Per secoli l’allevamento del baco da seta è stata una delle attività centrali dell’economia monfortese e ancora nella seconda metà del Settecento i documenti citano Monforte tra i paesi dove la produzione della seta avveniva a volumi significativi. Tra i paramenti conservati in Gesù e Maria spiccano un velo omerale in seta ricamato con fili d’oro del XVIII secolo che veniva utilizzato per l’esposizione del Sacramento, alcune belle pianete e una cappa magna in tessuto damascato color avorio. L’Arciconfraternita possiede inoltre una ricca dotazione di tovaglie e altre suppellettili riccamente ricamate e decorate di fattura locale comprese tra la fine del XIX e gli inizi del XX secolo.
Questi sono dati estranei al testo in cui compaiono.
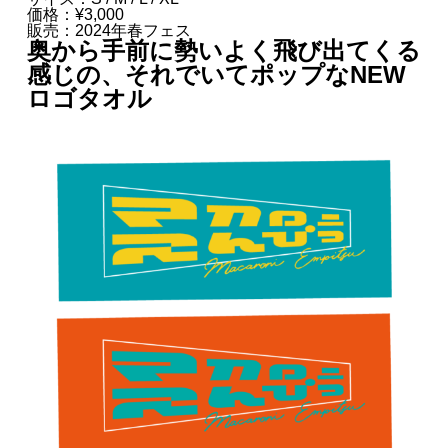
価格：¥3,000
販売：2024年春フェス
奥から手前に勢いよく飛び出てくる
感じの、それでいてポップなNEW
ロゴタオル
Nella chiesa di Gesù e Maria sono conservati due bei paliotti coprialtare, uno in legno dipinto e uno in seta ricamata con fili d’argento e pietre dure. Il primo di questi, risalente alla prima metà del XVIII secolo, fu realizzato per l’altare dell’Ecce Homo, la cui statua è riprodotta all’interno dell’elegante motivo decorativo dipinto su fondo verde chiaro. Il secondo, molto più elaborato e risalente alla seconda metà del XIX secolo, fu realizzato per l’altare maggiore della chiesa e presenta al centro un bel medaglione dipinto e ricamato in cui sono riprodotte fedelmente le figure di Gesù e Maria con la Santa Croce e Dio Padre così come appaiono nella tela di Camarda.

L’Arciconfraternita possiede anche anche lampadari e candelieri in legno dipinto e dorato che facevano parte della dotazione della chiesa. Risalgono per lo più alla prima metà del XVIII secolo e, sebbene di non particolare pregio materiale o artistico, sono molto interessanti ai fini di una ricostruzione quanto più fedele possibile  dell’aspetto della chiesa di Gesù e Maria nei primi anni dalla sua edificazione. Infatti gran parte di questi arredi e suppellettili, presenti un tempo in gran numero nelle chiese monfortesi, nei secoli sono andati dispersi o più di recente sostituiti da altri più moderni e funzionali. L’Arciconfraternita di Gesù e Maria già da oltre un decennio ha avviato un programma di conservazione e restauro delle piccole suppellettili così come delle grandi opere d’arte, ritenendole tutte  – sia pure con le loro peculiarità –  importanti testimonianze del passato. Sia i lampadari che i candelieri sono stati pertanto accuratamente restaurati e ricollocati in quelle che presumibilmente erano le loro posizioni originali.